Geleneksel olarak Himbalar tüm vücutlarını, yüzlerini ve başlarını yağ, toprak boyası ve kül içeren bir tür merhemle kaplarlar. Bu yüzden ciltleri kırmızı bir renk tonuna sahiptir.

Ayrıca bu şekilde ciltlerini kavurucu Afrika güneşinden de korurlar. Ayrıca bu karışımın benzersiz bir kozmetik etkisi vardır ve cilde esneklik ve parlaklık kazandırır.

Himba kadınlarının yıkanma alışkanlığı yoktur; tüm hijyen prosedürleri bu karışımla ilişkilidir.

Himba halkının geleneksel kadın saç modelleri, türüne bağlı olarak kızın evli olup olmadığını belirleyebileceğiniz çeşitli örgülerdir. Erkek ve çocuk saç modelleri de oldukça çeşitlidir. Ayrıca evli erkekler bir başlık - türban takarlar.

Kompleks nedeniyle iklim koşulları Himba'ların uygar dünyayla nadiren teması vardır. Dolayısıyla bu kabilenin medeniyetin modern faydalarından aldığı tek şey plastik poşetler ve plastik şişelerdi. Çok sayıda dekorasyonlarını ve ev eşyalarını içlerinde saklıyorlar.

Himbalar, diğer birçok Afrika kabilesi gibi, Afrika'nın sömürge döneminde büyük acılar çektiler.
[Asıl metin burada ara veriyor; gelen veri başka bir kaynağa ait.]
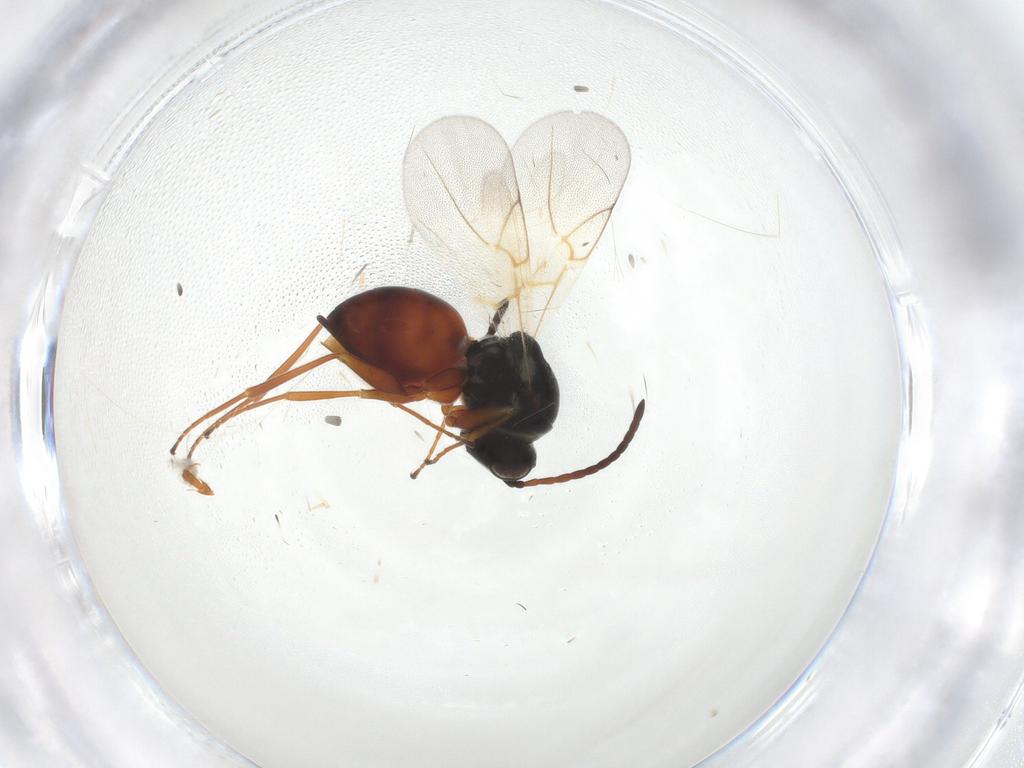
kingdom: Animalia
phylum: Arthropoda
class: Insecta
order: Hymenoptera
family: Cynipidae
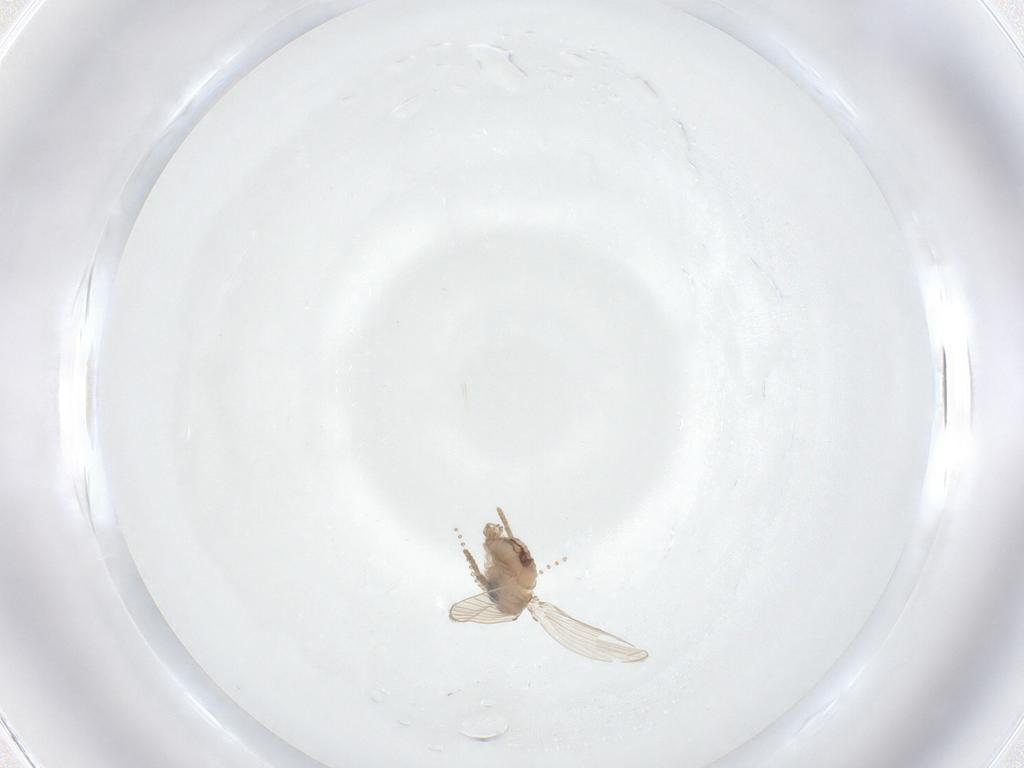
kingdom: Animalia
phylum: Arthropoda
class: Insecta
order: Diptera
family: Psychodidae
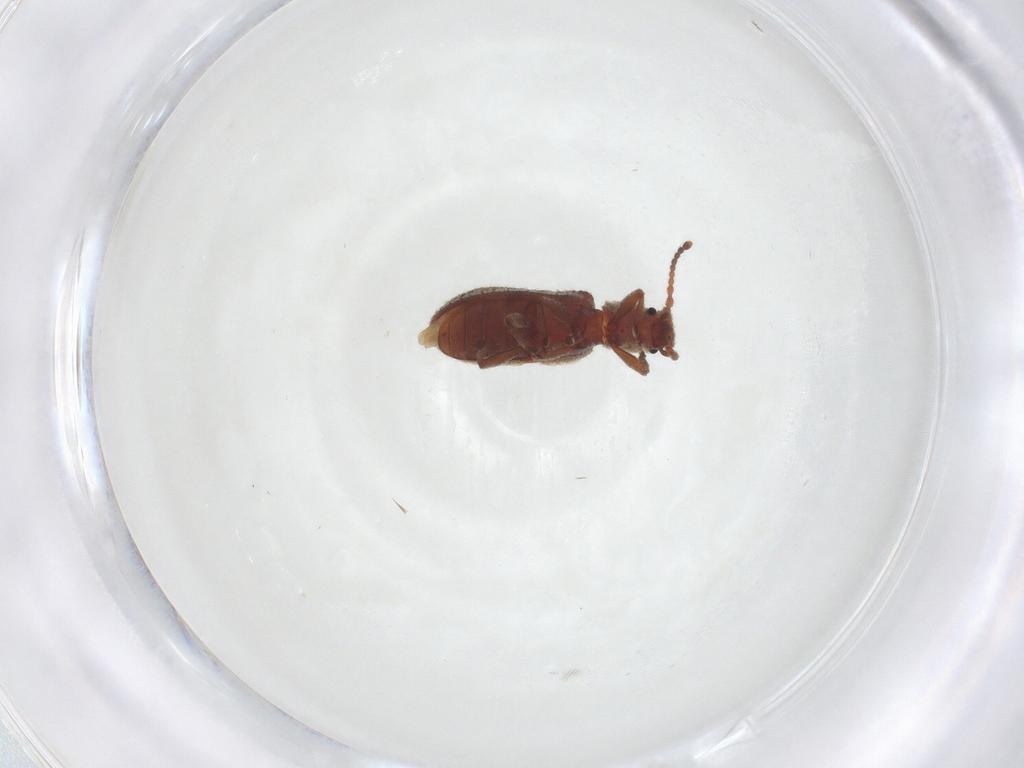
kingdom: Animalia
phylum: Arthropoda
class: Insecta
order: Coleoptera
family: Zopheridae
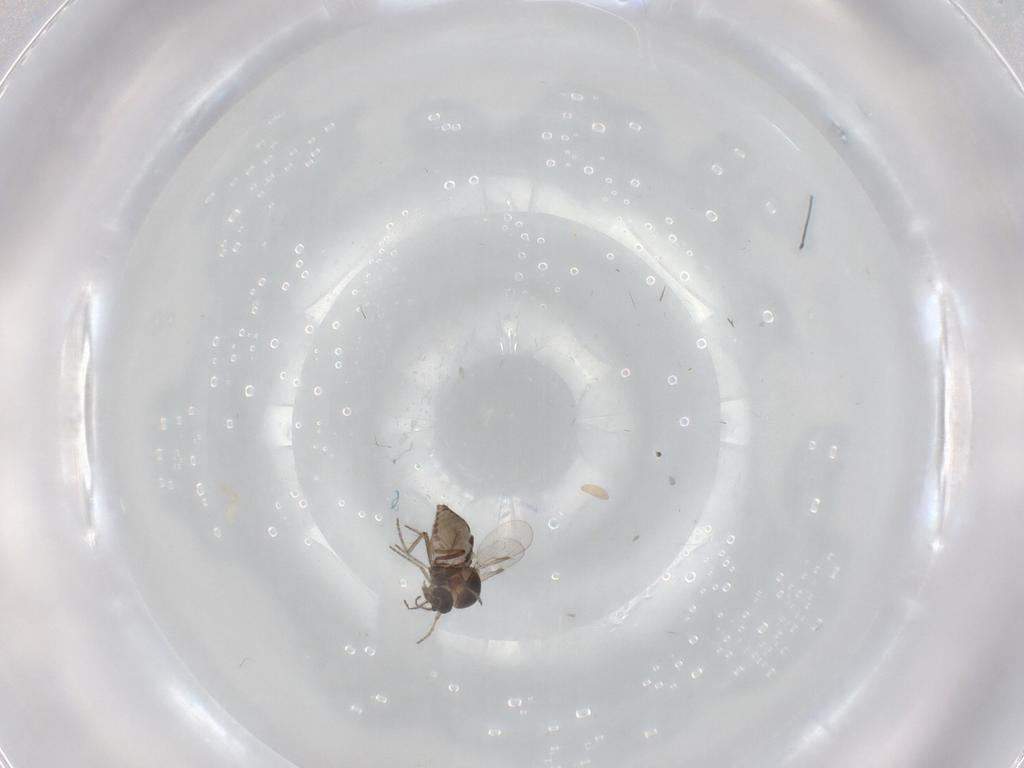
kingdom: Animalia
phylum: Arthropoda
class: Insecta
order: Diptera
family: Ceratopogonidae
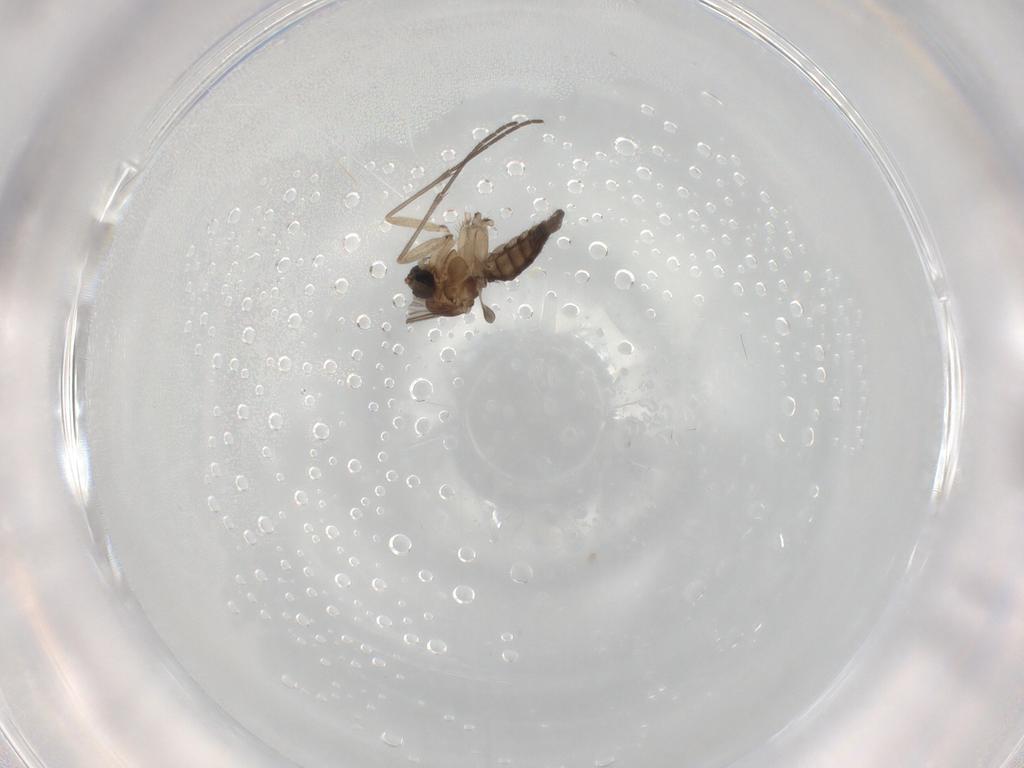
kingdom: Animalia
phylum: Arthropoda
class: Insecta
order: Diptera
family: Sciaridae
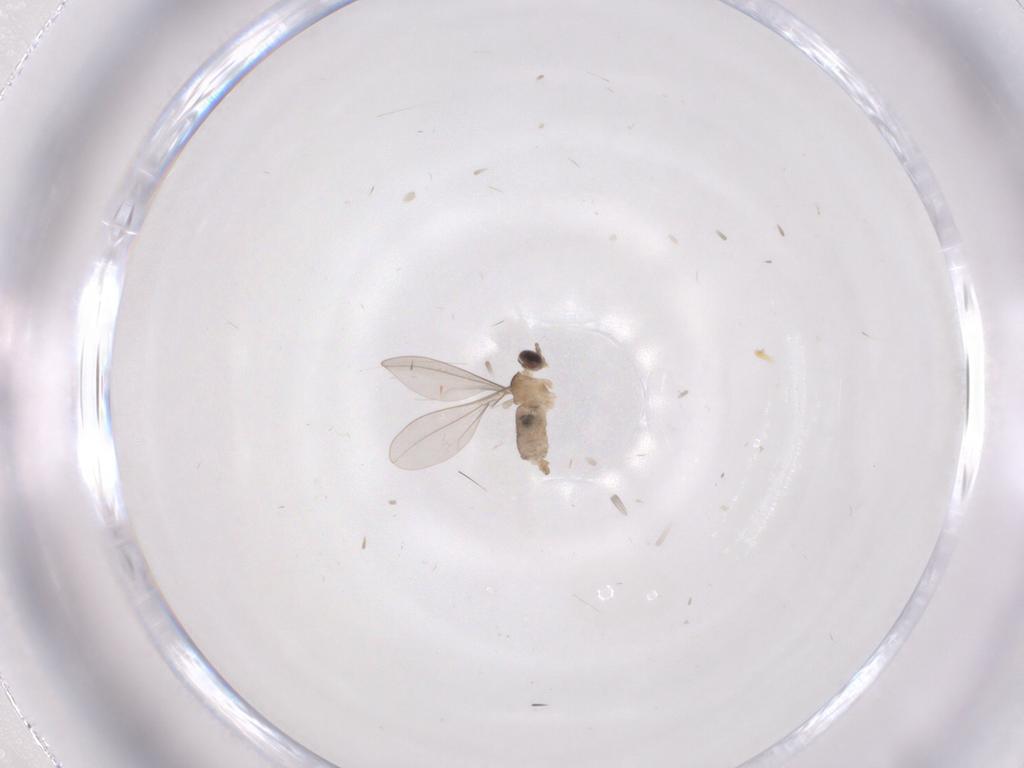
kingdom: Animalia
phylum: Arthropoda
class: Insecta
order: Diptera
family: Cecidomyiidae
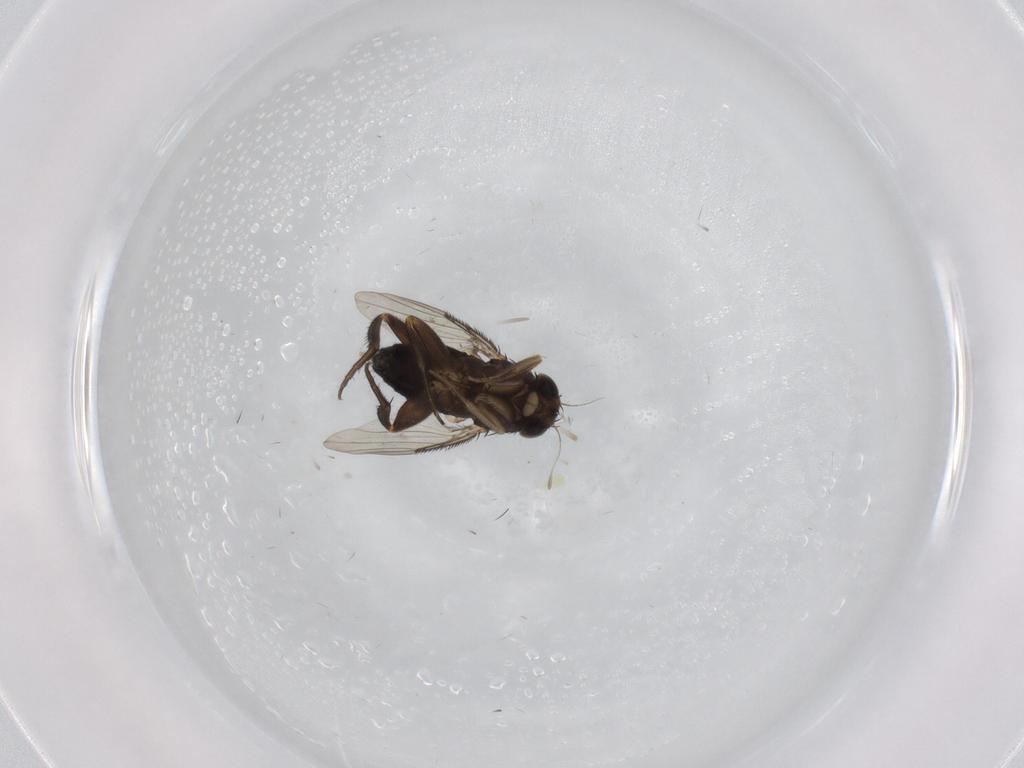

Bu küçük insanlar 1904 yılında acımasız bir soykırıma (toplu imha) maruz kaldı.

Alman sömürge makinesinin temsilcisi Lothar von Troth tarafından gerçekleştirildi. katliamlar ve Namibya topraklarında yaşayan diğer kabilelerin bir kısmı yeryüzünden tamamen silindi (örneğin Herero).

Neyse ki Himbalar da benzer bir kaderden kaçınmayı başardı ancak bu kabilenin sayısı keskin bir şekilde azaldı.